I can’t say that I’m surprised that my congressman Rep. Andy Harris is opposed to his constituents being able to afford health insurance.
A few years ago, I went to his office in Washington to explain the gains of the Affordable Care Act to his staff. The first thing I noticed in the waiting area of Dr. Harris, an anesthesiologist, was his physician’s smock hanging on display. And I thought now I know how Red Riding Hood must have felt when she saw grandmother’s shawl draped over her bedpost.
Even though the first question Rep. Harris asked when he got to Capitol Hill 15 years ago was about when his Congressional health insurance was going to begin, he’s never given a whit about whether the voters who keep returning him to office can afford health coverage.
The federal tax credits that Congress approved in 2021 and reapproved in 2023 have helped double enrollment since the Affordable Care Act was created. The ACA has cut in half the number of people who don’t have health insurance in Maryland and nationwide. The political tug-of-war over whether to extend the insurance subsidies are at the heart of the government shutdown.
Harris contends the tax credits that were added a few years ago are just a “giveaway scheme” to insurance companies and were put in place solely in response to the pandemic, but that’s not true.
They began in the American Rescue Plan Act of 2021, but were extended in the Inflation Reduction Act to take effect in January 2023 as plans for the COVID “wind down” were already taking shape. The tax credits were expanded to better fulfill the “affordable” intent of the ACA for the typically low- to middle-income people who buy their own health insurance.
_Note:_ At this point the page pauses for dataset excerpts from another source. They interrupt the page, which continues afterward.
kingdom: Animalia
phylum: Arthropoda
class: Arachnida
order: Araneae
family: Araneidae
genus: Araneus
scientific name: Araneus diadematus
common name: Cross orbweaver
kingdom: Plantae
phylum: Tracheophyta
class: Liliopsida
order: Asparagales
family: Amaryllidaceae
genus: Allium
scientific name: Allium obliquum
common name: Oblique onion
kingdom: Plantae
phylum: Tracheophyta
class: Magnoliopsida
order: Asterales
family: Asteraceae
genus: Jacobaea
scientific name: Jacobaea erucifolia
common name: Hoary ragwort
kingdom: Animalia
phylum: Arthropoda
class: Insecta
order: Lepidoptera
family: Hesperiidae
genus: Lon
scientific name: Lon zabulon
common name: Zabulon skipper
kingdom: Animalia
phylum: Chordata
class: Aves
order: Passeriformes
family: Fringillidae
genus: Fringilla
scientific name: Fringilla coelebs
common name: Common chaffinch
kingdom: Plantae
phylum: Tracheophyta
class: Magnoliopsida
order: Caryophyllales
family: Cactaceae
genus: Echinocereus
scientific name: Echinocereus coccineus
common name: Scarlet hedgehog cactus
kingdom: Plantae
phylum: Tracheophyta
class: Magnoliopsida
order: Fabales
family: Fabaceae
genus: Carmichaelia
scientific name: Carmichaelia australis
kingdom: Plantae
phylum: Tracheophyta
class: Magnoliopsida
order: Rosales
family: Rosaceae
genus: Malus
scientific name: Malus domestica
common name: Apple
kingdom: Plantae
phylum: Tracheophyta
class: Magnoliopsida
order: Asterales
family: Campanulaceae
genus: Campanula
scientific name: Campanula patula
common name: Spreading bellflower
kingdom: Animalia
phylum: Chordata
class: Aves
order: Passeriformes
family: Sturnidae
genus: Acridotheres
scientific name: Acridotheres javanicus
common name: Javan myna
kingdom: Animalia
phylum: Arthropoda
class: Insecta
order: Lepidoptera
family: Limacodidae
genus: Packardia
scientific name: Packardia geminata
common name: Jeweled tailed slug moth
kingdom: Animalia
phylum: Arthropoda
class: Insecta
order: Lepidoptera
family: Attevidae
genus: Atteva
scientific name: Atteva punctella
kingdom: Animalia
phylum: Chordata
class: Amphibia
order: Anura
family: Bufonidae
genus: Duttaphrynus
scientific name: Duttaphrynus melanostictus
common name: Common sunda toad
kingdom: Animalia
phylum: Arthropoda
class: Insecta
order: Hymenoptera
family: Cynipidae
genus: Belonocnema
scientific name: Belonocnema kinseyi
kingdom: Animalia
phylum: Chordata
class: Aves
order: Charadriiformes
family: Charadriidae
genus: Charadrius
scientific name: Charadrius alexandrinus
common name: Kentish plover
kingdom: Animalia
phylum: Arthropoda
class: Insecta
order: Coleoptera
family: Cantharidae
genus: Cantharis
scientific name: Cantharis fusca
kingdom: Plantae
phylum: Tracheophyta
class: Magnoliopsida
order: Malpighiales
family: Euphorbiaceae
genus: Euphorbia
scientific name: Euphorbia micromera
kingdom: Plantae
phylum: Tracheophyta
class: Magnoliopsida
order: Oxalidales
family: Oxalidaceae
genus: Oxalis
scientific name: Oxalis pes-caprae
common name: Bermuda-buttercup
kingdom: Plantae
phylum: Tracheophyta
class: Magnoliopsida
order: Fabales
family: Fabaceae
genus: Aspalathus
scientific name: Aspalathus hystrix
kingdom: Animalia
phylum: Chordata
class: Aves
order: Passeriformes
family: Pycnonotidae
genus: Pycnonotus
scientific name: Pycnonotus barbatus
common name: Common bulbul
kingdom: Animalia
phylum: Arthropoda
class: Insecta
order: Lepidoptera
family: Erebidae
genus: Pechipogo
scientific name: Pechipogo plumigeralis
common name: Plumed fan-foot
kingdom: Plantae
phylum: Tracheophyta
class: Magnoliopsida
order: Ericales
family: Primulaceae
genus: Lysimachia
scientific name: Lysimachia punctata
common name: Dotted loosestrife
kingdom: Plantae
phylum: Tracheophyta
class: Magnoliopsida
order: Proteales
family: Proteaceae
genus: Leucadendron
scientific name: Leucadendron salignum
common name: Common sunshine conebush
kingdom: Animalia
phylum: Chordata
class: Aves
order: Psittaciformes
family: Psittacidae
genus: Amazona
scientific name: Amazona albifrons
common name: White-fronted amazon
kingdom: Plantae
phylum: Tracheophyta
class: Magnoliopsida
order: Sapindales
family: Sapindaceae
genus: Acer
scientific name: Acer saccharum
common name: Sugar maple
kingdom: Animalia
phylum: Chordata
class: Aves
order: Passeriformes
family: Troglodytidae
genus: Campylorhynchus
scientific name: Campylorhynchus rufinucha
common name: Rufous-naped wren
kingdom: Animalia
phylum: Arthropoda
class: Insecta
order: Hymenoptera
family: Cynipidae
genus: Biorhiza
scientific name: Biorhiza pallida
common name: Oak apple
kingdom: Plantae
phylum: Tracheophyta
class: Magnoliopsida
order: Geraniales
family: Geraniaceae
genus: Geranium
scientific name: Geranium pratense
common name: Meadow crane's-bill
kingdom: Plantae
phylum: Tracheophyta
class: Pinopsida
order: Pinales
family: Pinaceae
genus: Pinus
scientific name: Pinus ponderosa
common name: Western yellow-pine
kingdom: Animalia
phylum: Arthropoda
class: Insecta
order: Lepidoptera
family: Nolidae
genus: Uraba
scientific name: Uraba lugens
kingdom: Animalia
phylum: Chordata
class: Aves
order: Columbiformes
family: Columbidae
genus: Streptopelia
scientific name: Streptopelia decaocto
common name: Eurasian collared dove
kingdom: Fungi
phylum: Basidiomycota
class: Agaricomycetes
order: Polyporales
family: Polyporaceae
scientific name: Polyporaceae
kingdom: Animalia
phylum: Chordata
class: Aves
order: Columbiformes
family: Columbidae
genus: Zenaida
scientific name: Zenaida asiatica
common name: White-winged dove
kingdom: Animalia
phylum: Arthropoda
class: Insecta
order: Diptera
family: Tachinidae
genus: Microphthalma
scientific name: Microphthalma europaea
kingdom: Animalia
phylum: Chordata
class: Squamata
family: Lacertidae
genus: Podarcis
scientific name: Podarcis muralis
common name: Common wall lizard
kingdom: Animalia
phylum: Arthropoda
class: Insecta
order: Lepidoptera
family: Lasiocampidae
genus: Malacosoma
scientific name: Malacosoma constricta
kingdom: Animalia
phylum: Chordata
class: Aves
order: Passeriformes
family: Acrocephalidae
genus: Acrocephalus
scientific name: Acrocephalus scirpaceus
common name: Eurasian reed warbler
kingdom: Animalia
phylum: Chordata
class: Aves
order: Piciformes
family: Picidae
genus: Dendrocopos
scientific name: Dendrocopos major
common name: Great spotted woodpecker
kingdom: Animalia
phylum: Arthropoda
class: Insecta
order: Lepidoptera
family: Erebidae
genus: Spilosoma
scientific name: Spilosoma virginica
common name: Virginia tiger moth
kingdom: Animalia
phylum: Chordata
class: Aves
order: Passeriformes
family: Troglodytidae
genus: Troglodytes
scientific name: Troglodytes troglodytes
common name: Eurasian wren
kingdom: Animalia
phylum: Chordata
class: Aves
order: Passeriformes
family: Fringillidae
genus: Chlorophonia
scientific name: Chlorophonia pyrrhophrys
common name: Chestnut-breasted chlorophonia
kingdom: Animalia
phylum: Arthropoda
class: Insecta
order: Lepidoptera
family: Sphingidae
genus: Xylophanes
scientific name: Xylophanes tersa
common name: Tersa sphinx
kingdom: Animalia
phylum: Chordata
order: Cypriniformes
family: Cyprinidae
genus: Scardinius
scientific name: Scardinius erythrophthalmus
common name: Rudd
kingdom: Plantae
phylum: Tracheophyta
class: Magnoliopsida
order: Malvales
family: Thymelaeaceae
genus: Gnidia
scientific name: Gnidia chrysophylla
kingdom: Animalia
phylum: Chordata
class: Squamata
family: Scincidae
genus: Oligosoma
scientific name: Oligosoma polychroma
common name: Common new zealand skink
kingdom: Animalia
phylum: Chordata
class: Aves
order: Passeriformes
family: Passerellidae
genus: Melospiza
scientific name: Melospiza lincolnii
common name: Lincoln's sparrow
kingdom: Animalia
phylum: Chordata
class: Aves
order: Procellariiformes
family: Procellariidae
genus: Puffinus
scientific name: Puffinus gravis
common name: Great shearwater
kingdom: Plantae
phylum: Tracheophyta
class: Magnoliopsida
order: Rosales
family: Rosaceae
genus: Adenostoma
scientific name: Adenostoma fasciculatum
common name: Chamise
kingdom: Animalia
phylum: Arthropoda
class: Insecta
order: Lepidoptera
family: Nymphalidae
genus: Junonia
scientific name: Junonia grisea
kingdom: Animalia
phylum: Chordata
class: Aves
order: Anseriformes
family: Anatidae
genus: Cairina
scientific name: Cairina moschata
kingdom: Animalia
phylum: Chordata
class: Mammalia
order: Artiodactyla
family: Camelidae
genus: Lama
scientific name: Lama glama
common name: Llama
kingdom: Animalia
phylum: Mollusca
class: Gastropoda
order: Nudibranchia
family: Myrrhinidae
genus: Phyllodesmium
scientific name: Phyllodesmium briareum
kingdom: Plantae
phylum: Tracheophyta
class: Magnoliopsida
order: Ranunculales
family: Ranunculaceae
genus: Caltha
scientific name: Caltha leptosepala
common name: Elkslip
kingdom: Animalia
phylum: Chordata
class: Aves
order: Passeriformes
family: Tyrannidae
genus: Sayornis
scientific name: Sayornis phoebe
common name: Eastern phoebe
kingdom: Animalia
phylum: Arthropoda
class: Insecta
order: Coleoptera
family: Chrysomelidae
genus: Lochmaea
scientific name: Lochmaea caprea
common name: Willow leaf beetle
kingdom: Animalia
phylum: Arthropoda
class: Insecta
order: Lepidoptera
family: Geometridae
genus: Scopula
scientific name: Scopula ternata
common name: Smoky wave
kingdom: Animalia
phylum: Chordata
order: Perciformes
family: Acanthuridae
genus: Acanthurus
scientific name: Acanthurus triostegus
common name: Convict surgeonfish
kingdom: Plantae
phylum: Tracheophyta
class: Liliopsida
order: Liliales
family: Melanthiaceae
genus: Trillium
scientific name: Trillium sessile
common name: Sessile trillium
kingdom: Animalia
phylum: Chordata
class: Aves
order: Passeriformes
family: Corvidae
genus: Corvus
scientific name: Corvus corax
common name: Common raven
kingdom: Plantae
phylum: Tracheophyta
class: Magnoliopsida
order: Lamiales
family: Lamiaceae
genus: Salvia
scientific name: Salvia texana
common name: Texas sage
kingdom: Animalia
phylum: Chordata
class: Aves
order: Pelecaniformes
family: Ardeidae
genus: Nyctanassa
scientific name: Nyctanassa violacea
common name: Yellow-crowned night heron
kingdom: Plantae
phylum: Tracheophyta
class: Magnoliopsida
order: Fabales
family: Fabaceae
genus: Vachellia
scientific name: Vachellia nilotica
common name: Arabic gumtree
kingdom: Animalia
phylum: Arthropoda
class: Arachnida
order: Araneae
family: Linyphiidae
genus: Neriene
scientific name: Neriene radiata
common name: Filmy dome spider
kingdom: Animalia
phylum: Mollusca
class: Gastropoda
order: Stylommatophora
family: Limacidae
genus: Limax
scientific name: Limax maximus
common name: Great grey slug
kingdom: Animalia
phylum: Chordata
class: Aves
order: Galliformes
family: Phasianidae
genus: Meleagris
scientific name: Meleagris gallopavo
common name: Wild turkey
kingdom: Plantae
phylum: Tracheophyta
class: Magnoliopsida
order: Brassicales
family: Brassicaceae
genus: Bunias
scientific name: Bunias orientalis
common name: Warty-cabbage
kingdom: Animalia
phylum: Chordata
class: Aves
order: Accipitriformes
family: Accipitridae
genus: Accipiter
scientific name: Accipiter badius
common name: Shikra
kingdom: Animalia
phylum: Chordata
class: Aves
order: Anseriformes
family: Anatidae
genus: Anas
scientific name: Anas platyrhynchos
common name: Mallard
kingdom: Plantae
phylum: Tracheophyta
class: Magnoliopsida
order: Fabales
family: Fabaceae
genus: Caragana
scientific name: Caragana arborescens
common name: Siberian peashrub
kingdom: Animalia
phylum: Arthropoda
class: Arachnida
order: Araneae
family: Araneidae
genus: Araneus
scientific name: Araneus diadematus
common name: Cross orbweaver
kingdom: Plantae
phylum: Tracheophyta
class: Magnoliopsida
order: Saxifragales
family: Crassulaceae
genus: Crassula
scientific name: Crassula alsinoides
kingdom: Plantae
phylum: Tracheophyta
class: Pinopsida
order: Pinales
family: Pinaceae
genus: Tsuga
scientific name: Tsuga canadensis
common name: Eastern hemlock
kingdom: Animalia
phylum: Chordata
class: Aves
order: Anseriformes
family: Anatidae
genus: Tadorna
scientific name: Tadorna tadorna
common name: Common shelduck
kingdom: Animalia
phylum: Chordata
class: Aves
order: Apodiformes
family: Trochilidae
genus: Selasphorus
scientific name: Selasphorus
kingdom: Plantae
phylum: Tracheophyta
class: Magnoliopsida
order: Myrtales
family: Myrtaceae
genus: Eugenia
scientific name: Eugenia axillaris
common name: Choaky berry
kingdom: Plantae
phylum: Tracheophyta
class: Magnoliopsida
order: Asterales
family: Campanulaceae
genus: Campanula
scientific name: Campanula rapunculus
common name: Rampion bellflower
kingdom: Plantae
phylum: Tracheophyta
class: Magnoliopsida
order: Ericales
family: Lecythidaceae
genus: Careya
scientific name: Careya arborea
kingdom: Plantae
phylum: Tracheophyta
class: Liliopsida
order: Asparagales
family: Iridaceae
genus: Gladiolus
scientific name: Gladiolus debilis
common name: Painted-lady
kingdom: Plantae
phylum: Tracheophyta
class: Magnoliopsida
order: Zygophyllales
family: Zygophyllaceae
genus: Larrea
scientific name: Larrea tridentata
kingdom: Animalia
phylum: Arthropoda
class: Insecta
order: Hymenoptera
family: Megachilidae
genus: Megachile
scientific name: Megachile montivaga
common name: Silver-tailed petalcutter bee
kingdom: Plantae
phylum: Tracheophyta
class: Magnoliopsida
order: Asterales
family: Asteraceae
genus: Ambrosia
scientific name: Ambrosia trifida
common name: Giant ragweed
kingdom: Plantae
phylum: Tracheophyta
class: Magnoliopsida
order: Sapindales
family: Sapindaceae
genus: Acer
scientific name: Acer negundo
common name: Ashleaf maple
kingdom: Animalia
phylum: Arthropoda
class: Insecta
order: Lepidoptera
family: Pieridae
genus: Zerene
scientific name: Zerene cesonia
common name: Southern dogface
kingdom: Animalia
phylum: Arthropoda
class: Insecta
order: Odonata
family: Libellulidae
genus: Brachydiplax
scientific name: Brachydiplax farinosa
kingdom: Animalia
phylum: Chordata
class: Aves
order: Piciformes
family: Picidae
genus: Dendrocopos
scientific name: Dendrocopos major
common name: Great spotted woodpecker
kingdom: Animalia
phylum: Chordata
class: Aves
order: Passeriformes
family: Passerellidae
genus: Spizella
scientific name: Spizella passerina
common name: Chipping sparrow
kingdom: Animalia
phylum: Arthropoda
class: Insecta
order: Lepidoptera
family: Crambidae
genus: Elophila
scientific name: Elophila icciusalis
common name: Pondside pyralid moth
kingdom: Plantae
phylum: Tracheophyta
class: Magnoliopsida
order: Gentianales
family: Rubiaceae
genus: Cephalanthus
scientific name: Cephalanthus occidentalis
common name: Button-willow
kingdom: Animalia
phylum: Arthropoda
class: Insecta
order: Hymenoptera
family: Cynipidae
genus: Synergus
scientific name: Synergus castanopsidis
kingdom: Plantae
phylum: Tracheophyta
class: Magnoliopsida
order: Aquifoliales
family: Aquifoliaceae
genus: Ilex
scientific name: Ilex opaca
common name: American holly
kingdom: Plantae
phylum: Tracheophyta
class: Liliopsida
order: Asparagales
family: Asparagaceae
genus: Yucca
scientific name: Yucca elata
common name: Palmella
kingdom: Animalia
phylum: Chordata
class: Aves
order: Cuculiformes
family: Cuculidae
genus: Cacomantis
Here’s the thing about health insurance: Most Americans know about Obamacare only from headlines. At least 85% of Americans get their health insurance subsidized by their employer or they’re enrolled in Medicaid, seniors in Medicare or Veterans programs. Their costs for coverage are going up too, even if many folks don’t notice because few see a physical paycheck stub any more.
The ACA was created because that remaining 15% was often in the semi-wilderness of health insurance and very vulnerable to being without it.
Here’s the other thing about health insurance: If you were told that your auto insurance premiums were based on the size of the company or organization you work for, or that you’d lose your auto insurance if you lost your job, you’d think those were among the dumbest ideas you’d ever heard. But we’ve just described the U.S. health insurance system. And that is not changing any time soon, if ever, due to the might of the industry and the comfort, if not the cost, that keeps so many wedded to the status quo.
Clearly, Harris’ own constituents do not think that the added help they’ve received to enroll is so awful. Enrollment by people in Harris’ district has increased 79% from about 30,000 in 2022 to 42,000 this year. That’s tied for the second-largest jump of all eight Maryland congressional districts. You (or Rep. Harris for that matter) can look it up on the Maryland Health Exchange’s marylandhbe.com website
About 40% of those enrollees receive those tax credits that their congressman opposes so vigorously. And even the other 60% of enrollees in the 1st District benefit because more enrollees creates a healthier “risk pool” that lowers rates for all. The expanded federal tax credits that Harris’ shakes his fist against lowers health insurance bills for his constituents by an average of $79 a month. Without that help, their annual health insurance cost will rise nearly $950 for 2026, up 70%.
The GOP continues to attack the ACA even though “Obamacare” was actually President Obama’s compromise fallback plan modeled on a Republican governor’s mid-2000s approach in Massachusetts, which for years has led the nation in having the smallest share of residents who lack health insurance.
It isn’t as if Rep. Harris’ constituents don’t need affordable health and mental health coverage—far from it. Residents of his district have more deaths from cardiovascular disease than the national average, more high blood pressure and 60% greater incidence of opioid overdose death, according to the Center for American Progress.
Perhaps Rep. Harris is oblivious to the need because his rural district is so sprawling, more than 3,800 square miles. It’s the largest by far in the state, 30 times the area of the district that encompasses Baltimore City.
But he wouldn’t have to travel beyond his home county of Dorchester to see why his constituents need relief. Dorchester has high rates of obesity, binge drinking and smoking, according to the U.S. Census. It also has a higher percentage of residents using public insurance for asthma-related emergency department visits compared to the state average. The county, the birthplace of Harriet Tubman, is fourth from the bottom in median household income in Maryland, about $60,500—exactly the community that the ACA was created to assist.
My congressman should reconsider the importance of federal support in helping his constituents and their families purchase affordable, quality health insurance.
Physician, heal thyself.
Andrew Ratner recently retired as chief of staff of the Maryland Health Benefit Exchange and resides in the 1st Congressional District.